Author studies dementia among indigenous people


A DIFFERENT TAKE ON AGING—Jonathan Yahalom, an Oak Park High School alumnus, recently published his book “Caring for the People of the Clouds: Aging and Dementia in Oaxaca.” Villagers claim they rarely suffer from Alzheimer’s disease because they don’t worry or face the same stresses as urban people.

A DIFFERENT TAKE ON AGING—Jonathan Yahalom, an Oak Park High School alumnus, recently published his book “Caring for the People of the Clouds: Aging and Dementia in Oaxaca.” Villagers claim they rarely suffer from Alzheimer’s disease because they don’t worry or face the same stresses as urban people.

Jonathan Yahalom, a 2003 graduate of Oak Park High School, has published a book that studies issues of caregiving in a rural Mexican community —and sheds new light on how the people in the region cope with age and memory loss.
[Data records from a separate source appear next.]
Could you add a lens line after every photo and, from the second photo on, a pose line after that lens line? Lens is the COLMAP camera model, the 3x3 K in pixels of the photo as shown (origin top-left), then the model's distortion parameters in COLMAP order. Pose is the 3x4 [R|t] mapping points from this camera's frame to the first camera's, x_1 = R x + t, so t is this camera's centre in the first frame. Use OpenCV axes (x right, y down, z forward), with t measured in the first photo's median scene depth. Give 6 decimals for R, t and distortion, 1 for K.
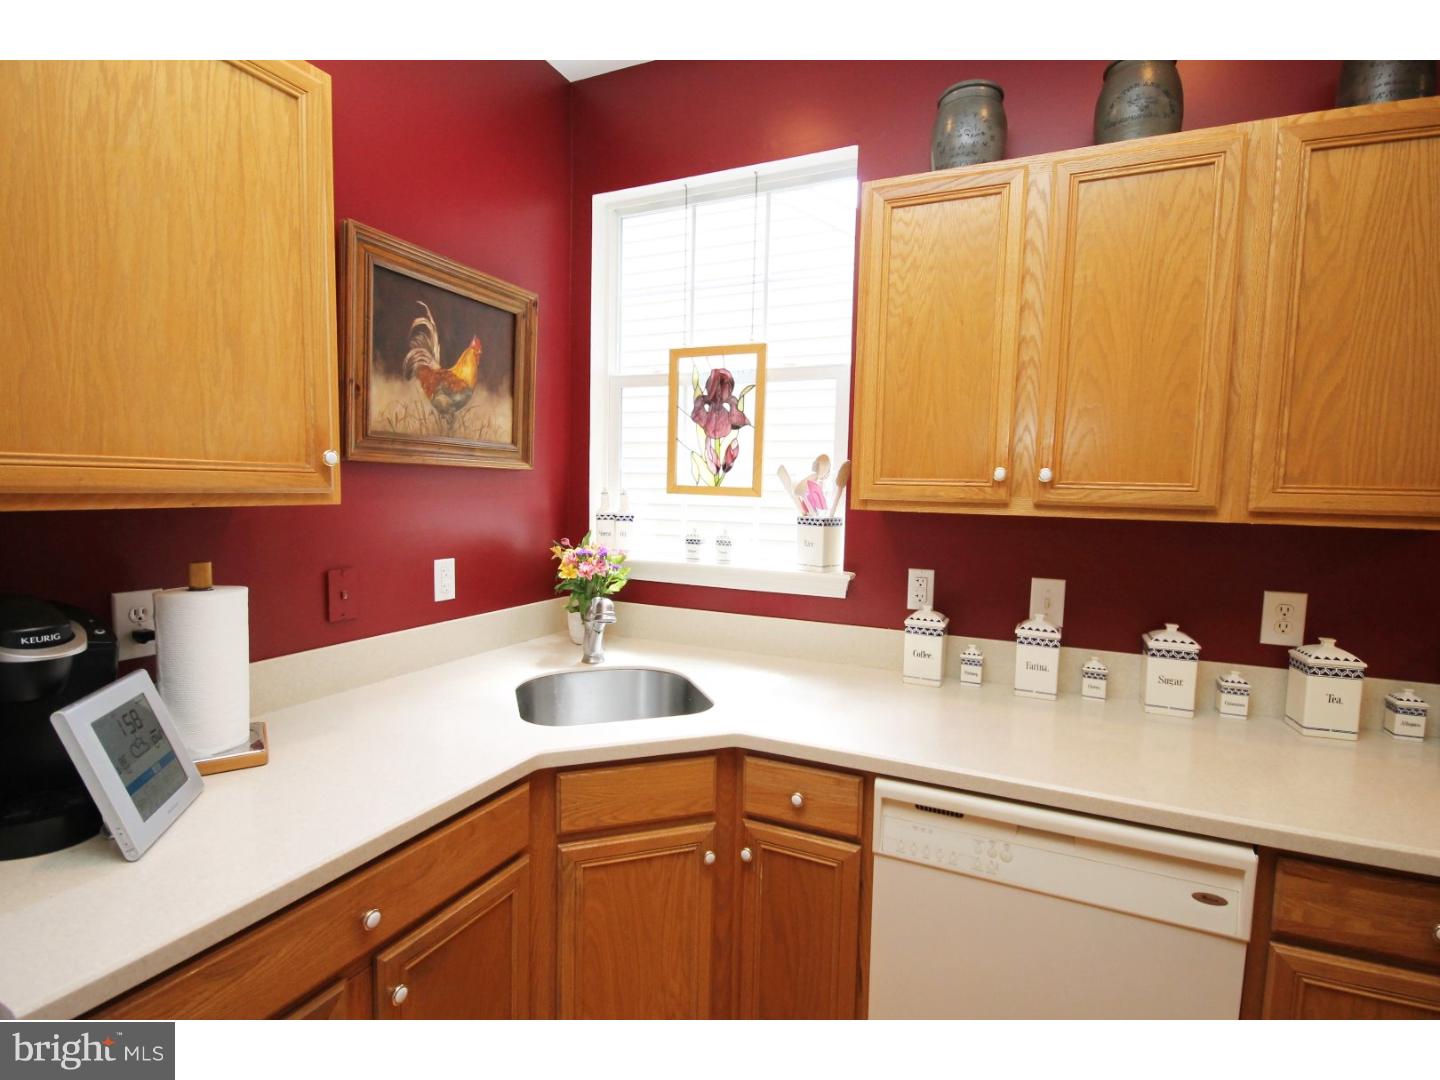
lens RADIAL K [[680.1, 0, 712.9], [0, 680.1, 544.2], [0, 0, 1]] dist [0.000429, -0.000218]
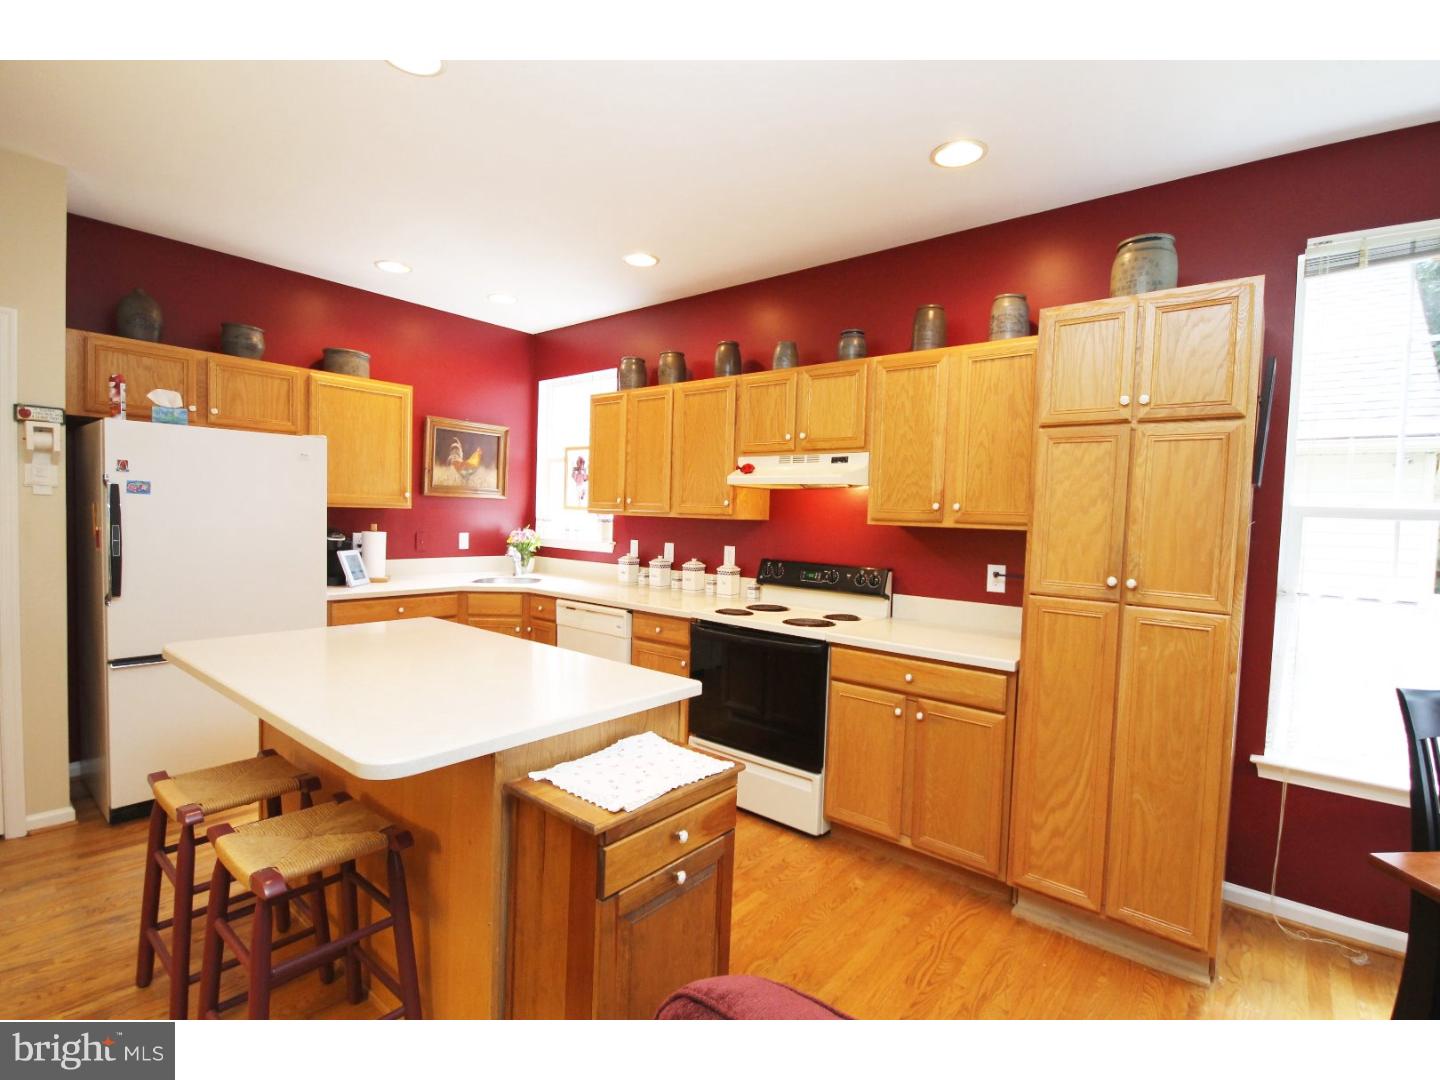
lens RADIAL K [[680.1, 0, 727.1], [0, 680.1, 541.6], [0, 0, 1]] dist [0.000429, -0.000218]
pose [[0.968733, 0.019238, -0.247360, 1.281807], [-0.031211, 0.998519, -0.044571, 0.146588], [0.246136, 0.050897, 0.967898, -1.326743]]
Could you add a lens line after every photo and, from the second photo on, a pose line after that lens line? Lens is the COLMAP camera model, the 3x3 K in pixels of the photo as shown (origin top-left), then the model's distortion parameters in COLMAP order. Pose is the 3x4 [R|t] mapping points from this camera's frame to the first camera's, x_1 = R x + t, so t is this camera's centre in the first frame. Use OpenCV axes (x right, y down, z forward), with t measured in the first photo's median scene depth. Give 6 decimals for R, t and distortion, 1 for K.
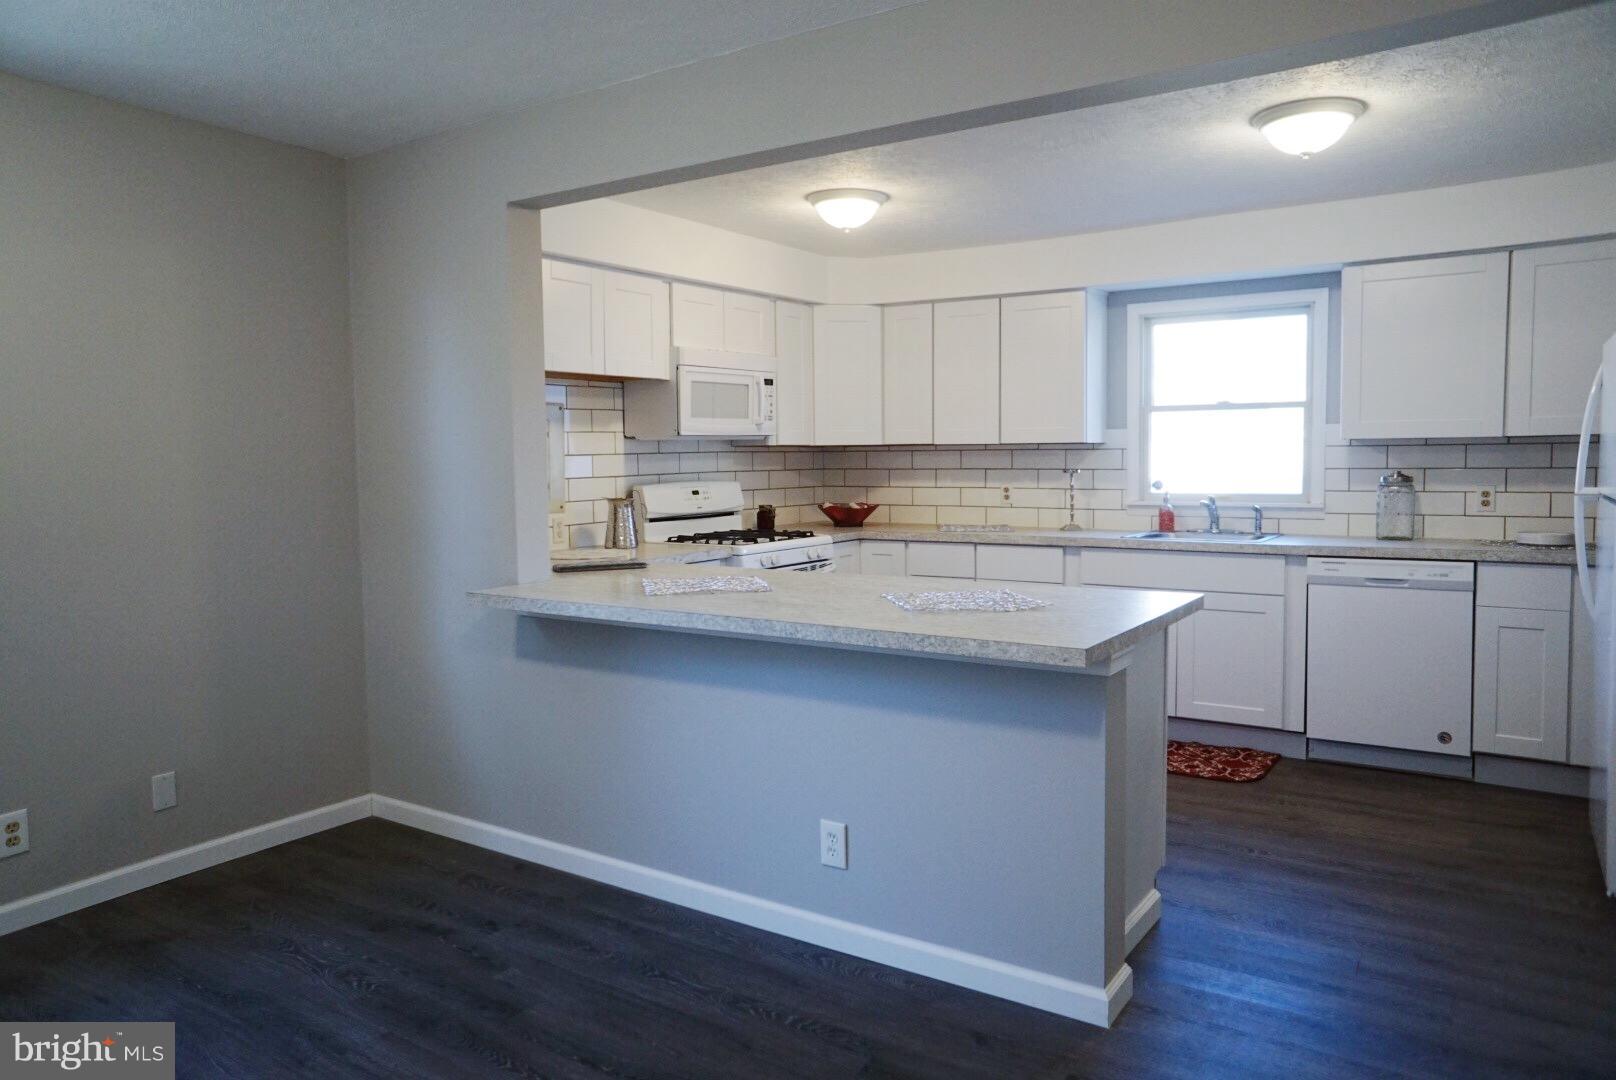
lens RADIAL K [[1093.1, 0, 805.9], [0, 1093.1, 530.8], [0, 0, 1]] dist [-0.068262, 0.100122]
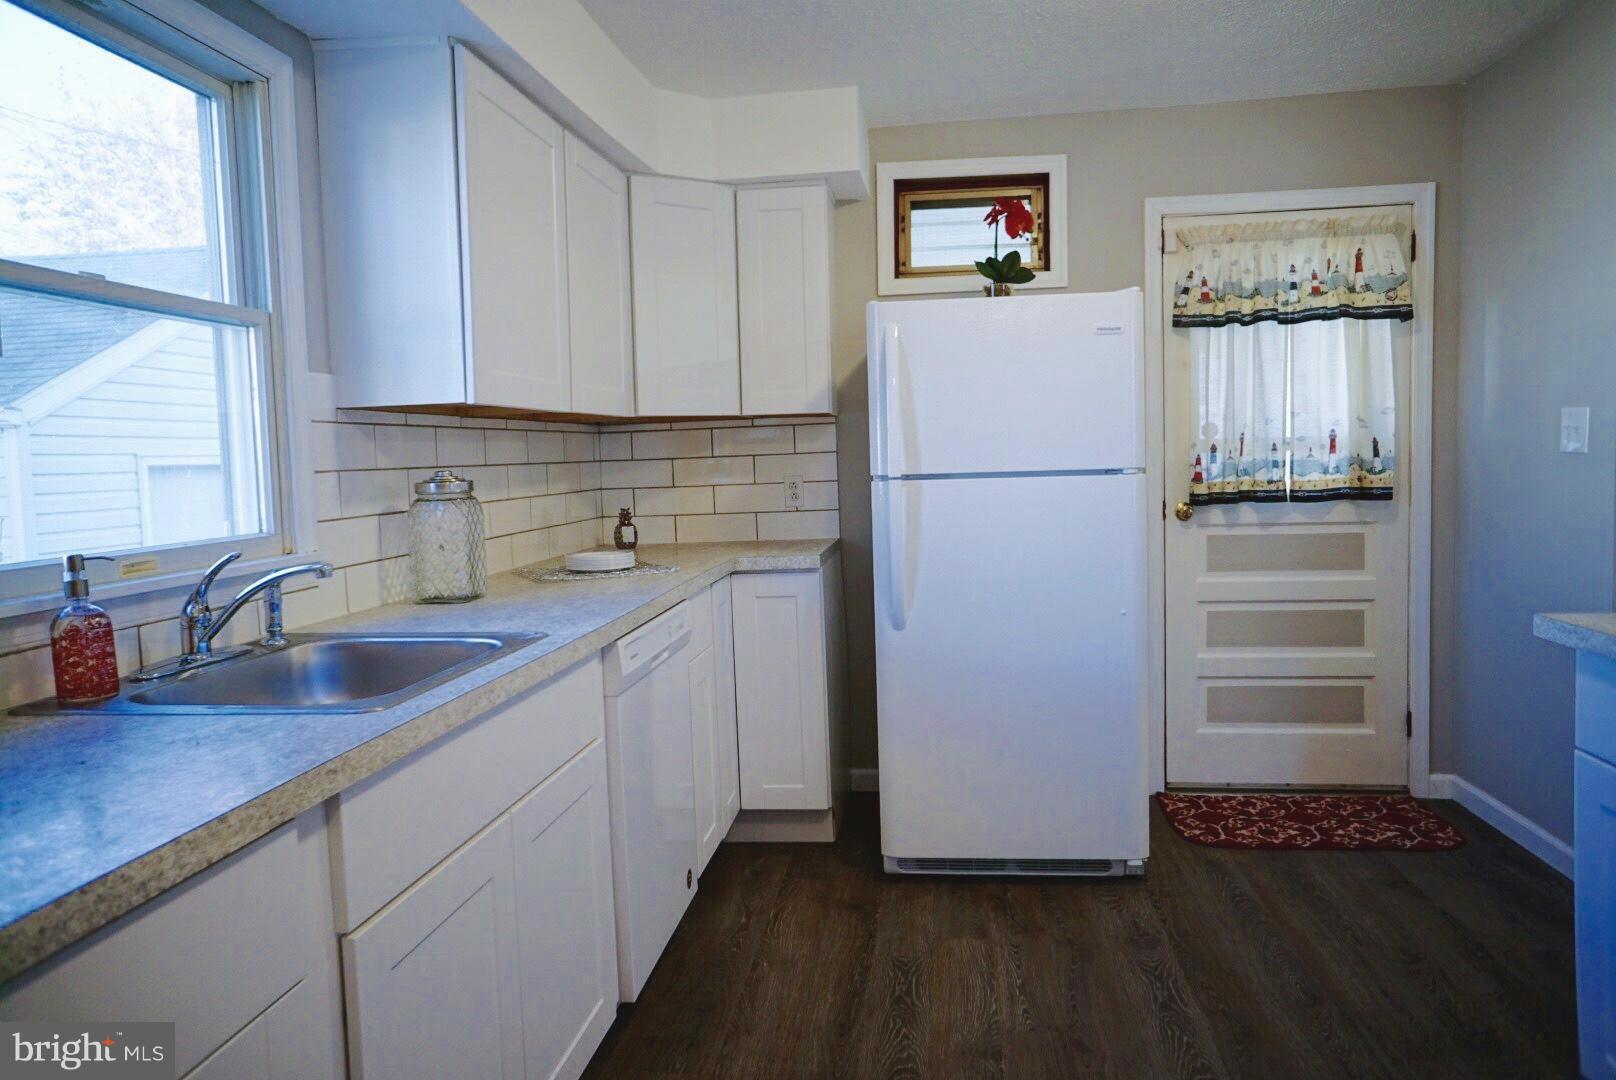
lens RADIAL K [[1093.1, 0, 805.9], [0, 1093.1, 530.8], [0, 0, 1]] dist [-0.068262, 0.100122]
pose [[-0.454705, -0.027635, 0.890214, -0.000898], [0.102007, 0.991325, 0.082877, -0.048553], [-0.884782, 0.128493, -0.447941, 0.997553]]
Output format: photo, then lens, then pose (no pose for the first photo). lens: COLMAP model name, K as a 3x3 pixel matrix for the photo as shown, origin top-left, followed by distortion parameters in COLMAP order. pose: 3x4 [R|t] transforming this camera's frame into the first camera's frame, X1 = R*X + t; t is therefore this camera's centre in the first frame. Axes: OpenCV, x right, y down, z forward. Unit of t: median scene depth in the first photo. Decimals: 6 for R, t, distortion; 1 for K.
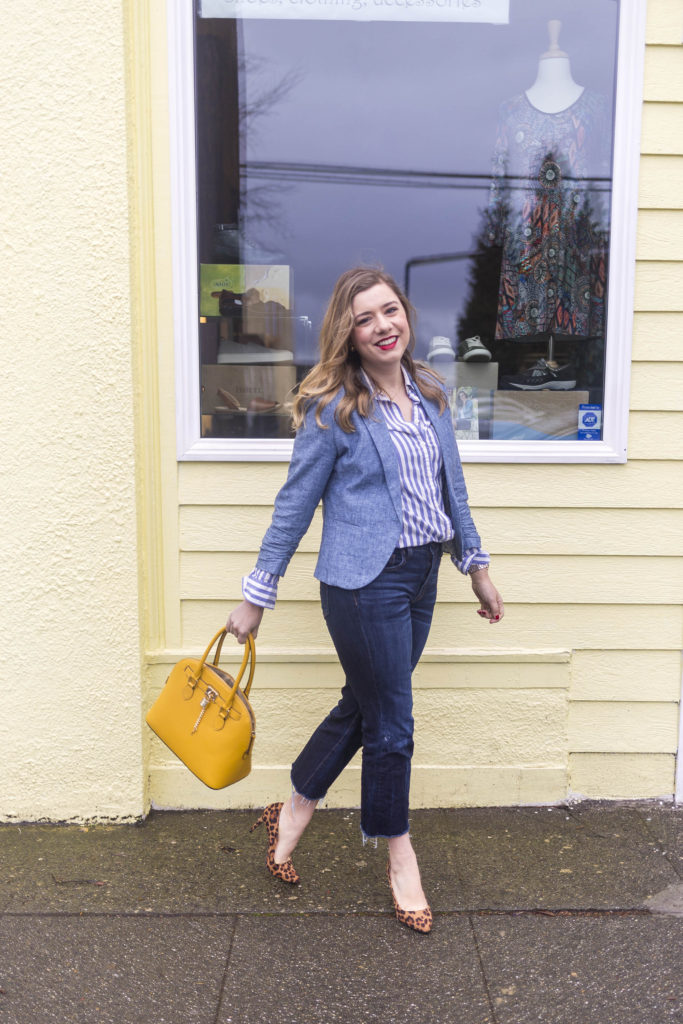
lens RADIAL K [[830.7, 0, 341.5], [0, 830.7, 512.0], [0, 0, 1]] dist [0.008700, -0.007787]
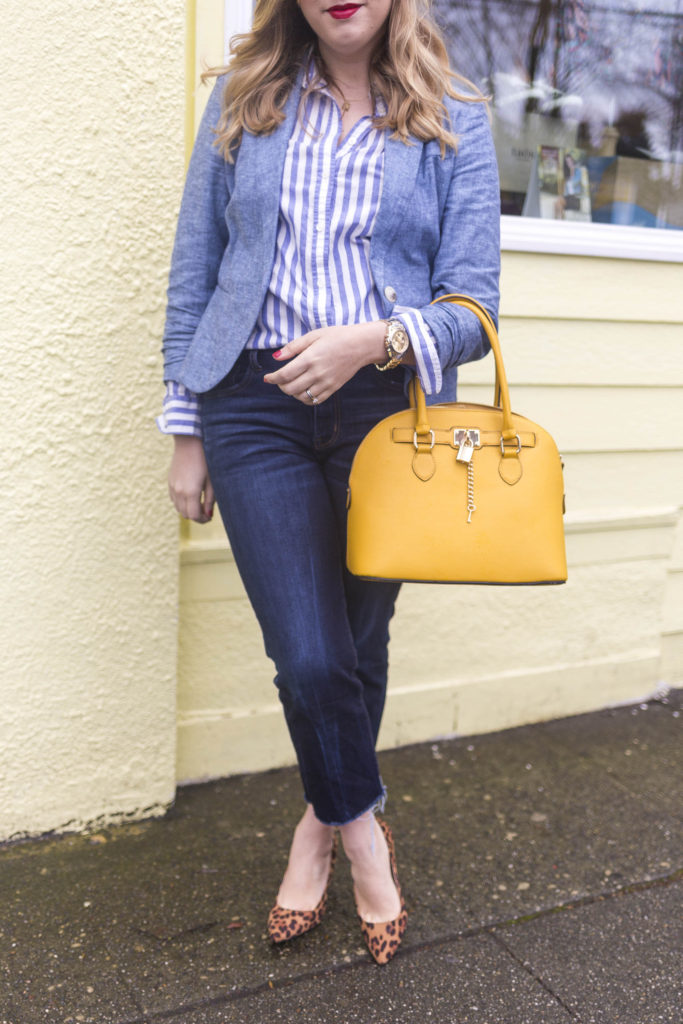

Published by University of Oklahoma Press, the book is titled “Caring for the People of the Clouds: Aging and Dementia in Oaxaca.”

The 34-year-old Yahalom works as a psychologist at the Department of Veterans Affairs in Los Angeles. He holds a doctorate in clinical psychology from Duquesne University in Pittsburgh.

In a small town in the Mexican state of Oaxaca, many locals believe Alzheimer’s disease does not exist in their community because it comes out of a different environment.

“People do not have Alzheimer’s because they don’t need to worry,” one Oaxacan says, explaining that locals lack the stresses that people face in the modern world.

In fact, dementia and Alzheimer’s are stigmatized because, in contrast to the way elders are revered for remembering local traditions, dementia symbolizes how modern families have forgotten the communal values that bring them together.

Jonathan Yahalom

Jonathan Yahalom

For the people whom Yahalom studied, cognitive decline leading to death “is not necessarily a given.”

In his book, Yahalom offers an analysis of the care given to Oaxacan elders affected by memory loss, and he provides insight about how aging, dementia and caregiving are ultimately handled by the local families.

“I reasoned that conducting a study in another cultural setting would require me to continually question basic ideas about death, dying and illness, and help provide contrastive light on these taken-for-granted concepts from my own background,” Yahalom said.

“So I turned to Oaxaca, Mexico’s southern state with 16 vibrant indigenous groups. At least from the outside, it seemed an ideal place to carry out such an investigation.

“There exist other ways to experience and respond to dementia— ways that might highlight alternatives to how cognition is so prioritized that instead center on creative expression, being in the presence of others, human touch and the myriad other dimensions to everyday experience. Celebrating these capacities could function to bring people closer together.”

Yahalom is the son of Ruth and Glen Rose of Oak Park and Rami Yahalom.

He credits high school mentors for giving him a strong educational background.

“At Oak Park High School I was fortunate for more teachers than I can count. I learned from coach Kevin Smith how to be persistent, from teacher Winnie Litten how biological sciences are fascinating and from teacher Kathy Schultheis the importance of the written word,” Yahalom said.